The limitations of this systematic review relate mainly to the novelty of SC use in pregnancy. Although the publications included in this review reported clinically relevant outcomes, all were of small numbers and inadequately powered for rare adverse events and this remains a source of bias. Publications included in this review were limited mostly to case reports, case series, and small cohort studies, with just 3 relatively small RCTs, amongst which there was little longer-term data reported for neurodevelopmental outcomes. The included publications also did not uniformly report on all of the outcomes and this therefore limited the number of cases available for pooling of data. In some studies, outcomes were not reported for the entire cohort and consequently some studies lacked consistent, uniform reporting standards [31,32,33,34,35].

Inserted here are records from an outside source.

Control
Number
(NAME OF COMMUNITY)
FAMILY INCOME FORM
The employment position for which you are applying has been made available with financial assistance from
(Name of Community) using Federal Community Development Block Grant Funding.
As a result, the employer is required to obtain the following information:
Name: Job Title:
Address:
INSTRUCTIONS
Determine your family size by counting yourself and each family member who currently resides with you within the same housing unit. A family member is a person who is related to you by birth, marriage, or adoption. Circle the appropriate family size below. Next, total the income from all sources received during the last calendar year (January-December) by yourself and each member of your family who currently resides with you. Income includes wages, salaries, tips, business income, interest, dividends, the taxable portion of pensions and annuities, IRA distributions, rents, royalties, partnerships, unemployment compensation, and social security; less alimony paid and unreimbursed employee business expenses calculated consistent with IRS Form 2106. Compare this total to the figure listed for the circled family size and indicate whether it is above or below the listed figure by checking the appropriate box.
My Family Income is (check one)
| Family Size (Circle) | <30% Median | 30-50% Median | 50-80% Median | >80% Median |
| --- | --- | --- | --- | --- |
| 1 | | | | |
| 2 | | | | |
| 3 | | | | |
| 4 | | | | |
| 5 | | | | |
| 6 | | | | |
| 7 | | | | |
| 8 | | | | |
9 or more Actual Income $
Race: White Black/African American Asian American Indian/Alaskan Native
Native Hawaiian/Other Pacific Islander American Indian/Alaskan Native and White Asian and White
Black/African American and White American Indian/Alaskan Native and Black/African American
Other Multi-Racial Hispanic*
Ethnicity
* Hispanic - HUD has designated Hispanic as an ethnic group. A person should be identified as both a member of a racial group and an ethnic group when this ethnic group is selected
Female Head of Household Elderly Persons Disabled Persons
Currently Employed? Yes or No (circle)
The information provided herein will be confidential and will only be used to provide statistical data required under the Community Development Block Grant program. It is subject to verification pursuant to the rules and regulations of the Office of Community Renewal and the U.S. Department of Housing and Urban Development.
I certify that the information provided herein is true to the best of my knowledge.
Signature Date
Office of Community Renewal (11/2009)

SC is amongst a number of novel therapies whose effects on improving placental function are currently being investigated. Samangaya et al. [23] were the first to document the pharmacokinetics of SC in human pregnancy in their double-blind RCT. They demonstrated that SC was metabolised more rapidly in pregnancy to its less efficacious form, desmethyl-sildenafil [23]. Some authors [10,23] suggest that the altered plasma volume and pH in pregnancy necessitates higher doses of SC to reach a therapeutic plasma concentration. In line with this, a subsequent double-blind RCT by Trapani et al. [24] utilised a higher SC dose regimen of 50 mg 8-hourly amongst participants with PET. When compared to placebo, they demonstrated a benefit of pregnancy prolongation as well as no worsening of maternal side effects [24]. The STRIDER study is a double-blind RCT investigating the effect SC has on improving fetal growth in pregnancies complicated by early-onset severe growth restriction [30]. Another double-blind RCT currently underway is investigating if SC administered intrapartum can reduce the risk of emergency CS for fetal compromise amongst term, appropriately grown babies [48]. Both of these studies also use an SC regimen of 50 mg orally 8-hourly. Further information regarding the safety profile of SC in pregnancy may be likely once these studies are published.

This review provides current information on clinically relevant outcomes following SC use during pregnancy. Overall, there does not appear to be severe adverse maternal side effects reported nor any increase in the rate of stillbirths, neonatal deaths, or congenital anomalies attributed to SC. Given the limited available information, consideration should be given to a registry-based approach for documenting outcomes of pregnancies on SC.

This work was funded by the Mater Foundation.

The authors report no conflicts of interest.